The Battle of Djebel Bouk'hil was a major fight in the Algerian War in 1961 when the French intercepted a meeting between FLN commanders, then Besieging the Mountain.

== Background ==
On 16 September 1961, the French learned about a meeting of FLN commanders, including Mohammed Chabani, hiding with around 370 mujahideen fighters in Djebel Bouk'hil. The next day, 17 September the area was completely surrounded, and the battle began.
== Battle ==
=== 17 September 1961 ===
French aircraft conducted bombing runs over the area, with squadrons of 9 to 12 planes each causing chaos among the FLN fighters. Meanwhile, helicopters were en route from Bousaada, and artillery and tanks joined the fray. The FLN fighters bided their time, waiting for the dust to settle and the French to let their guard down.
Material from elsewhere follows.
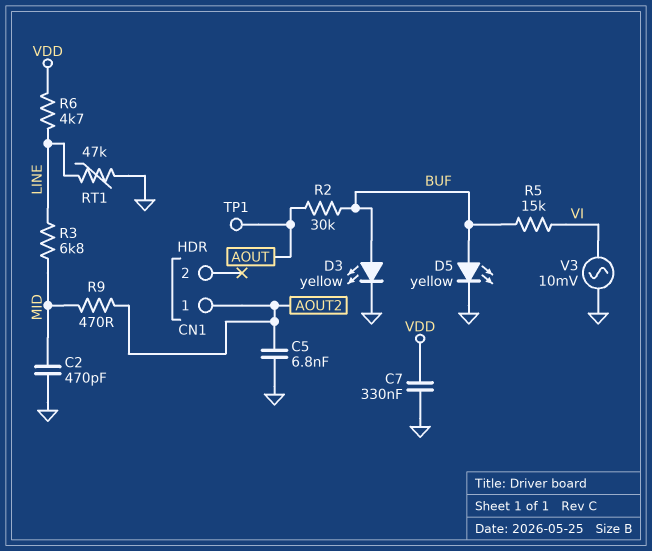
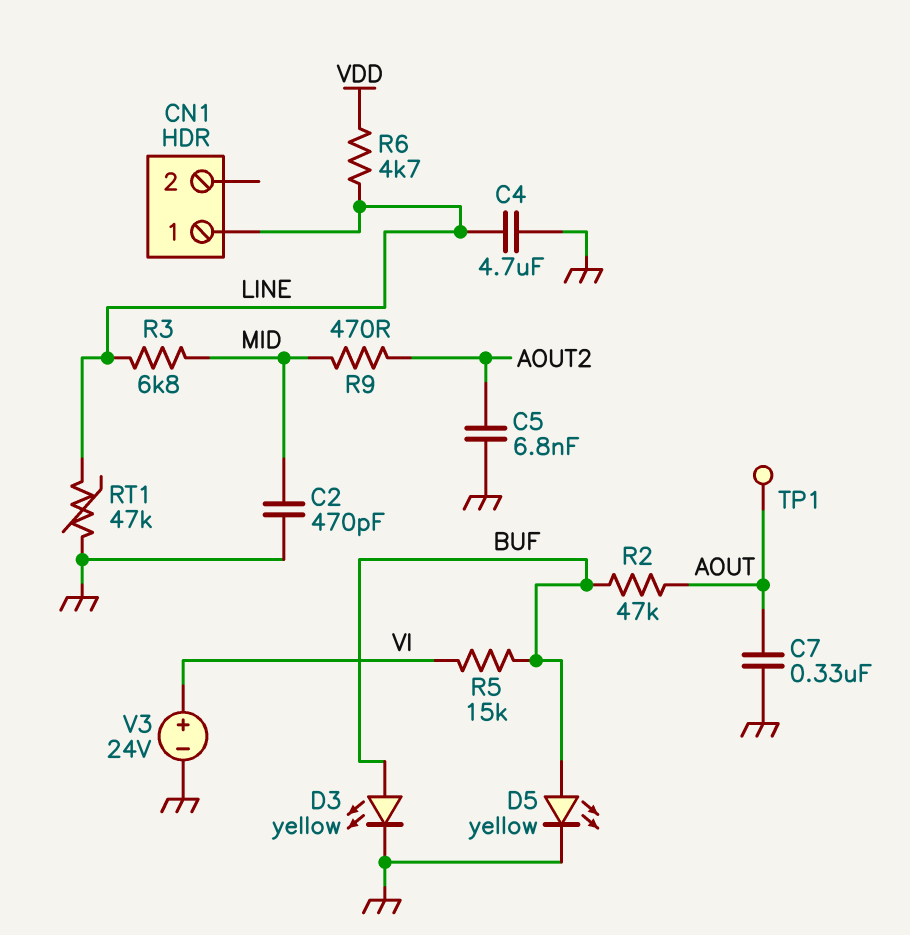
C4: none -> 4.7uF (GND, LINE)
C7: 330nF (GND, VDD) -> 330nF (AOUT, GND)
CN1 pin 1: AOUT2 -> LINE
R2: 30k (AOUT, BUF) -> 47k (AOUT, BUF)
V3: AC 10mV (GND, VI) -> 24V (plus VI, minus GND)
When the opportunity arose, they opened fire on the French forces, but the French leaders refrained from retreat, and forced their men to fight back, with the FLN economising on ammo only shooting when they needed to, by 9PM both sides had retreated. the French lost about 400 men with 3 Aircraft, and the FLN lost 2 Martyrs.
=== 18 September 1961 ===
The following day, the French got reinforcements of 2,000 men, making a force of up to 14,000 soldiers, aiming to seal off all possible routes. However, the FLN had devised a clever strategy. They chose to traverse the northern passage known as Al-Dir, renowned for its formidable terrain. Since this route remained unblocked by the French, the FLN fighters successfully navigated through it without encountering any obstacles. Meanwhile, the French mistakenly believed that the Algerians were herding livestock through a ravine. It was only later that they realized the FLN forces had eluded them. In the aftermath of this disastrous battle, the French established a sizable garrison on Djebel Bouk'hil, maintaining a presence there for months. During this period, they perpetrated numerous war crimes against innocent villagers and civilians residing in the area. The FLN lost 7 men and the French lost 300 men.